Starting with the first line of the data that follows, transcribe every line verbatim until the line containing "guru di Ruteng" has been transcribed.

** Data supplied **
▽
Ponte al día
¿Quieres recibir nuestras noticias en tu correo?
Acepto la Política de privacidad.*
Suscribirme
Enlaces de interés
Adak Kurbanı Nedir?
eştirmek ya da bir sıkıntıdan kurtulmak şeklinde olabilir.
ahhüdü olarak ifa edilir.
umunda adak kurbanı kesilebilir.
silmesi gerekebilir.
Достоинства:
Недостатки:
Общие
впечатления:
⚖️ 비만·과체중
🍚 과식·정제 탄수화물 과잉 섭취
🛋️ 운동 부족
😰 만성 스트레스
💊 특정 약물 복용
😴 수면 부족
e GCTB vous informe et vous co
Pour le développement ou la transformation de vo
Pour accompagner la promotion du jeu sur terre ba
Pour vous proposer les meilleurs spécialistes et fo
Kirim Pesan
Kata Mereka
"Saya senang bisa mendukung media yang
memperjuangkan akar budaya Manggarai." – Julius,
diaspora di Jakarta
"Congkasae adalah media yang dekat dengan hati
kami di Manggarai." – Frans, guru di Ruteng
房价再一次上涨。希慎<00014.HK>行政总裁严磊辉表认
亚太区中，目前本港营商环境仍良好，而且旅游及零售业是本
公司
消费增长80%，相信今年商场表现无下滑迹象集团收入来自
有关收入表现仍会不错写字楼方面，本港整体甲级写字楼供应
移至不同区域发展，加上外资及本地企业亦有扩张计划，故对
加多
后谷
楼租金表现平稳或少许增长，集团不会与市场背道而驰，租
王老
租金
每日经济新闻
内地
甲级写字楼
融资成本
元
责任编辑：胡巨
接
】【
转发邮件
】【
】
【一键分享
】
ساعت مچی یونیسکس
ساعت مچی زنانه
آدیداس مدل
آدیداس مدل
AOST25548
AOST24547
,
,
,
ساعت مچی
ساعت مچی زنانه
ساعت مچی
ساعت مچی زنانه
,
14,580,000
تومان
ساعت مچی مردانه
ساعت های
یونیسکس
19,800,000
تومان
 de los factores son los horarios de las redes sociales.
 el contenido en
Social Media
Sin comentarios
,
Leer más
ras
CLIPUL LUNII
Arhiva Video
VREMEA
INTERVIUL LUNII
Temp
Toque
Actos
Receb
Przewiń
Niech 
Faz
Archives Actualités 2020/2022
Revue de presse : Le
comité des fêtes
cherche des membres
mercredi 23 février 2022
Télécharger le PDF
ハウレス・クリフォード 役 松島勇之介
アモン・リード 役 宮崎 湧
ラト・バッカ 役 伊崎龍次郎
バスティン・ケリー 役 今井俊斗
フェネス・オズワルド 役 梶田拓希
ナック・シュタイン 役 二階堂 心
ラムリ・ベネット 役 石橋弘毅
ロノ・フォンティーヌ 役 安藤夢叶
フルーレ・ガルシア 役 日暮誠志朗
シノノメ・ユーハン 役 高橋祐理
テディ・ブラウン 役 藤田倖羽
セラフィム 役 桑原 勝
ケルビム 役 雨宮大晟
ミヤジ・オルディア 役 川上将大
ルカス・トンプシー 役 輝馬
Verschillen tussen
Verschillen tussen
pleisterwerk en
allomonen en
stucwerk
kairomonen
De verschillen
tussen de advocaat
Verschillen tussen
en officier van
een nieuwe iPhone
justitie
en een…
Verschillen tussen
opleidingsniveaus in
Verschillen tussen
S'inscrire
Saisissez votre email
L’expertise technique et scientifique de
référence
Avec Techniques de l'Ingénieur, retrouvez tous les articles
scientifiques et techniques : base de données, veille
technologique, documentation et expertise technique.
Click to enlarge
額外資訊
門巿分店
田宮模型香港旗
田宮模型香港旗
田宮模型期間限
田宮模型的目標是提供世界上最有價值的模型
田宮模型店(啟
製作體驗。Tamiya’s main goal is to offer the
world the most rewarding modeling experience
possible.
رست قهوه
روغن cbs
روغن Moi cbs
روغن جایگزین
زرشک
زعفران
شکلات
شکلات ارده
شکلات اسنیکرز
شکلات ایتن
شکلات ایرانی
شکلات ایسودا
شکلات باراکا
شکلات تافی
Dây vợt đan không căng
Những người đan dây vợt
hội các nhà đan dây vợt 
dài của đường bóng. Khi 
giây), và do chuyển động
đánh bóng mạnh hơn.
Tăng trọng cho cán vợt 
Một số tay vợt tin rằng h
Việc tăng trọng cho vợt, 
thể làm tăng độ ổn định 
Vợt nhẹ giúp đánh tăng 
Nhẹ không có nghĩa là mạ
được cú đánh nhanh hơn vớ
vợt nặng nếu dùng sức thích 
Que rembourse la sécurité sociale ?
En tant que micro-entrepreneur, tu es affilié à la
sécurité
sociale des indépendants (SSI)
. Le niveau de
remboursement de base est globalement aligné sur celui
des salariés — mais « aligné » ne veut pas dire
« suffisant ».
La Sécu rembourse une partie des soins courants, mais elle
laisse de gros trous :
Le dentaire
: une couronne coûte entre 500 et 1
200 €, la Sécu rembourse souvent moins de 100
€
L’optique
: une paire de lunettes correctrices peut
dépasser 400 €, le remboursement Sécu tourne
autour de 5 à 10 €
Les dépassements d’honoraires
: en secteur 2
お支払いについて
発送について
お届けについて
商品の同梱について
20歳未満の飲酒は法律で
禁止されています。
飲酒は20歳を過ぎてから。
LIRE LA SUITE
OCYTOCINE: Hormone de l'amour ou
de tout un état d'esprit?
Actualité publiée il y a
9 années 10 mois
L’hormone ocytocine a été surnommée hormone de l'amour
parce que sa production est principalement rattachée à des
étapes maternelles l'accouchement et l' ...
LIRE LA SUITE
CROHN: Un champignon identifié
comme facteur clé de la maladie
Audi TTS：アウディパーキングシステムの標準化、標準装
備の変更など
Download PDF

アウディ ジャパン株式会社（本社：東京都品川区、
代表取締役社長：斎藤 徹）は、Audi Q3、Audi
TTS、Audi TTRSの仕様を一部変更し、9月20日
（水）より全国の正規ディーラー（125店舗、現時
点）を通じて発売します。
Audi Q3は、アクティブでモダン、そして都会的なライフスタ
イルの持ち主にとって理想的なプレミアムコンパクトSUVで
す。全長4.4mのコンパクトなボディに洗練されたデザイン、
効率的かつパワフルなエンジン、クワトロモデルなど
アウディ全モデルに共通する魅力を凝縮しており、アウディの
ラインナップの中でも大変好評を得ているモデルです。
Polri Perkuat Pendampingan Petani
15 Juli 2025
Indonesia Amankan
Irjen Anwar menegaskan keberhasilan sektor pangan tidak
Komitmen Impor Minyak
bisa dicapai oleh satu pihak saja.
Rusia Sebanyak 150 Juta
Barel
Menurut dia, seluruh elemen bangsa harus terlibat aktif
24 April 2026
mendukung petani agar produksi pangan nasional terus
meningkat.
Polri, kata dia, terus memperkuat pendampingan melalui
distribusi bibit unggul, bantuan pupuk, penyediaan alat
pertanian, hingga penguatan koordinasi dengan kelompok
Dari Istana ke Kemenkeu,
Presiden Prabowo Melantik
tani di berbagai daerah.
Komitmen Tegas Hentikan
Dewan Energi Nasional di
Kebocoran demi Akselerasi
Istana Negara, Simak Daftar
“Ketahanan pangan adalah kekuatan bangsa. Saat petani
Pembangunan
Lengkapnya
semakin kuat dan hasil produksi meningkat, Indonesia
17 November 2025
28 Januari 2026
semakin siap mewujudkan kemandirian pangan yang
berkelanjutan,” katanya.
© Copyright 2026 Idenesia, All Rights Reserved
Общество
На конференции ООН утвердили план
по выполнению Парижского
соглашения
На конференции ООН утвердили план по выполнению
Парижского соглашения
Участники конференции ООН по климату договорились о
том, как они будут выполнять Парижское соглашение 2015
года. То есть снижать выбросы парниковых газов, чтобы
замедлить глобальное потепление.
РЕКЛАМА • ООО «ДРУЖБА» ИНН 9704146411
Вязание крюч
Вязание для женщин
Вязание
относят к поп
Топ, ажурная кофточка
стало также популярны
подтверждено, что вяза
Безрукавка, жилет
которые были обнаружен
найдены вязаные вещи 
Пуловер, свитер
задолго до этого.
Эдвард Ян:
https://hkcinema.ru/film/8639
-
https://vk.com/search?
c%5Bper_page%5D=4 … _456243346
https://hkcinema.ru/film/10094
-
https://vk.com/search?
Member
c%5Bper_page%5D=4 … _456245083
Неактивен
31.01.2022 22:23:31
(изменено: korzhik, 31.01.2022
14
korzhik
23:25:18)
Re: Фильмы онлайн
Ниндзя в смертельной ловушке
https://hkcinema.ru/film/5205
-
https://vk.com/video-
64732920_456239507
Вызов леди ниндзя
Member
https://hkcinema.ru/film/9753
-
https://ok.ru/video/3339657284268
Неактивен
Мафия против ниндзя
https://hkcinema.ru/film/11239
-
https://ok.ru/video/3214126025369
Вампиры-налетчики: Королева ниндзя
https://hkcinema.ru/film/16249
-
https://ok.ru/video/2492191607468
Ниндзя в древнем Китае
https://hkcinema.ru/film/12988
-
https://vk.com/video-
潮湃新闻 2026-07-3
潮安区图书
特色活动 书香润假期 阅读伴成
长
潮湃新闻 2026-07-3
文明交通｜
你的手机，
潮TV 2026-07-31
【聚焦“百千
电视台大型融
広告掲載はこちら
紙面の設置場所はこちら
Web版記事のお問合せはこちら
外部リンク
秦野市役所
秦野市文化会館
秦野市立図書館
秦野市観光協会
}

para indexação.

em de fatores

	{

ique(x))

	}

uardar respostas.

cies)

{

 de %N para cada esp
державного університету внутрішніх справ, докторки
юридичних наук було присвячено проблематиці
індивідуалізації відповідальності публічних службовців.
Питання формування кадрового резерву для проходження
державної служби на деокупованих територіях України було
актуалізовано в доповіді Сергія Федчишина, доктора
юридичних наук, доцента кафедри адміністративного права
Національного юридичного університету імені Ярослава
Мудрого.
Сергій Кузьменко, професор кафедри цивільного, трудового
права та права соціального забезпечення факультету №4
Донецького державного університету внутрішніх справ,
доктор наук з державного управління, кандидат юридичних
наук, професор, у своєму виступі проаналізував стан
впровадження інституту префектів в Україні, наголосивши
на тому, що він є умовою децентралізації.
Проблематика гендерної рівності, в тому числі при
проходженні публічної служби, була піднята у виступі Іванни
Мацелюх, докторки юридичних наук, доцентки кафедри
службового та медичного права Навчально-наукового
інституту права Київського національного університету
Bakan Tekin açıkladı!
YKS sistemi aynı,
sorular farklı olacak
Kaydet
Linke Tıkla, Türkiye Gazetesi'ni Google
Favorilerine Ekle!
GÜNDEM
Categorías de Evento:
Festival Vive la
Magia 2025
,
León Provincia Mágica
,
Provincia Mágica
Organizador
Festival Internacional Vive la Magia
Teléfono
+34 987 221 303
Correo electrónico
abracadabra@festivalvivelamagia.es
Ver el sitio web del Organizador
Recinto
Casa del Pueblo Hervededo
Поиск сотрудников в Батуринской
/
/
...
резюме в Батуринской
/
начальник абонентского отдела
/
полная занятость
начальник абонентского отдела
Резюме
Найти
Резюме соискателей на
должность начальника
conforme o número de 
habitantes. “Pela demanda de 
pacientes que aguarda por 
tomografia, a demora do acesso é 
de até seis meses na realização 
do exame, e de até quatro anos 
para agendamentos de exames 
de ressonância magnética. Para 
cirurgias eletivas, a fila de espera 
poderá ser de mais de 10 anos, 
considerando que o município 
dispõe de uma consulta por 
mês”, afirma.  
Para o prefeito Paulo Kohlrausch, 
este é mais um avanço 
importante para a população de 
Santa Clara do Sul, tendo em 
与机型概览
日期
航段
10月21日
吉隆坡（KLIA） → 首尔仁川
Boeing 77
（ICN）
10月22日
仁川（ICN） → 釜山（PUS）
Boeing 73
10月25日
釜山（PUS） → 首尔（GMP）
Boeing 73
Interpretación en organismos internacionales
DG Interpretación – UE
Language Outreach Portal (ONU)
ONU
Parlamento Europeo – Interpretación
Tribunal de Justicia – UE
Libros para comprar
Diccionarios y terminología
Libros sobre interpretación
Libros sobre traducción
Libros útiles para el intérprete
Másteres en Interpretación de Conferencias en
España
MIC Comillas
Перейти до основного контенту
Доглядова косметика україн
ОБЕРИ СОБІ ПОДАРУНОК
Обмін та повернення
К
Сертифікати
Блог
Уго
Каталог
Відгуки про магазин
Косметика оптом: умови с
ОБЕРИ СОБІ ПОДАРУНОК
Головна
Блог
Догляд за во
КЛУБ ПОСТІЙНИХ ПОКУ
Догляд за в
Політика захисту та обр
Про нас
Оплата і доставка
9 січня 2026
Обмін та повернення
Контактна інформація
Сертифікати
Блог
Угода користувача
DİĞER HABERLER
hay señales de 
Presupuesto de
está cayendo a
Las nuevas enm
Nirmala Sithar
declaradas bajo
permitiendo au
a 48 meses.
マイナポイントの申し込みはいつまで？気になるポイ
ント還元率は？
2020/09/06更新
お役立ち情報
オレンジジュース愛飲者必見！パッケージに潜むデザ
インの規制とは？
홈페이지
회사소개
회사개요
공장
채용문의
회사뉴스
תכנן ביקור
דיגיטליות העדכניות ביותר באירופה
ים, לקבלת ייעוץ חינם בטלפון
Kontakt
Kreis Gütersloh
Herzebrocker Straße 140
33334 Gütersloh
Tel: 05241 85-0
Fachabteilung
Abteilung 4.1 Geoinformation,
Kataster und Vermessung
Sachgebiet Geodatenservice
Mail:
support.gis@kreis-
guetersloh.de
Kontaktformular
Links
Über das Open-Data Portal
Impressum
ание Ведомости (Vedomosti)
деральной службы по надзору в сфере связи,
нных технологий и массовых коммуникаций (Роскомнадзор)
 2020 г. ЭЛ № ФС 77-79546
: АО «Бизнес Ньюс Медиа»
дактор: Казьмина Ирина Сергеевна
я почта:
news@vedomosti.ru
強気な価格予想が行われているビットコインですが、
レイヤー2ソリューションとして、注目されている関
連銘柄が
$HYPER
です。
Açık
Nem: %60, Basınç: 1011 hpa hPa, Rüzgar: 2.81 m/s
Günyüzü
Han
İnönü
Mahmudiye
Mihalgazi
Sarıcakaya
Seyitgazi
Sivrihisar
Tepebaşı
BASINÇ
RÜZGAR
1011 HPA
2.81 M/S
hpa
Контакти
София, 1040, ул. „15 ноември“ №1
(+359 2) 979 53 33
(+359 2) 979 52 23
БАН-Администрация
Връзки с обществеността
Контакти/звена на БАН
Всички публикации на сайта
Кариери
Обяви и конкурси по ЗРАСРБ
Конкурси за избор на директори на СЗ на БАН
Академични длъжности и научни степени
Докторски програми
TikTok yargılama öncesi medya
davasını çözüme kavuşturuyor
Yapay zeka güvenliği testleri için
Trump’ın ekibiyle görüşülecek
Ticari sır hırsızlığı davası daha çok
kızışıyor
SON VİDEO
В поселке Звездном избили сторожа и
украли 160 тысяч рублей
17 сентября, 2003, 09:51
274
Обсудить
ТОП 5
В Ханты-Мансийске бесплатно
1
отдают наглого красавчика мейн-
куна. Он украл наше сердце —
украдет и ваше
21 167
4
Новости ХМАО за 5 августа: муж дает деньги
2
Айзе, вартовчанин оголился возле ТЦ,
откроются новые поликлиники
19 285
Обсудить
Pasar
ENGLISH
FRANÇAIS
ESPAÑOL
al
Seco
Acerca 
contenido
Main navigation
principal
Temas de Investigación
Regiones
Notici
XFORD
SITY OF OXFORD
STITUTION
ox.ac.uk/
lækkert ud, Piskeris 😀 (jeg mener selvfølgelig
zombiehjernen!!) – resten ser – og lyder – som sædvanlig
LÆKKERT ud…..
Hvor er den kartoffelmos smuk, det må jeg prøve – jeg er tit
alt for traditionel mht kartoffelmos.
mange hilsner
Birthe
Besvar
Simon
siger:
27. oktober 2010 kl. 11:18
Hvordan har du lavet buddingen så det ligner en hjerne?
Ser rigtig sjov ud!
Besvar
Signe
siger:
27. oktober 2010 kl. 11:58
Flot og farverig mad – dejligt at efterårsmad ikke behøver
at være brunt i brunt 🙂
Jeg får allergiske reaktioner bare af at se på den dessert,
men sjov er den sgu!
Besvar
△
** Answer space **
Ponte al día
¿Quieres recibir nuestras noticias en tu correo?
Acepto la Política de privacidad.*
Suscribirme
Enlaces de interés
Adak Kurbanı Nedir?
eştirmek ya da bir sıkıntıdan kurtulmak şeklinde olabilir.
ahhüdü olarak ifa edilir.
umunda adak kurbanı kesilebilir.
silmesi gerekebilir.
Достоинства:
Недостатки:
Общие
впечатления:
⚖️ 비만·과체중
🍚 과식·정제 탄수화물 과잉 섭취
🛋️ 운동 부족
😰 만성 스트레스
💊 특정 약물 복용
😴 수면 부족
e GCTB vous informe et vous co
Pour le développement ou la transformation de vo
Pour accompagner la promotion du jeu sur terre ba
Pour vous proposer les meilleurs spécialistes et fo
Kirim Pesan
Kata Mereka
"Saya senang bisa mendukung media yang
memperjuangkan akar budaya Manggarai." – Julius,
diaspora di Jakarta
"Congkasae adalah media yang dekat dengan hati
kami di Manggarai." – Frans, guru di Ruteng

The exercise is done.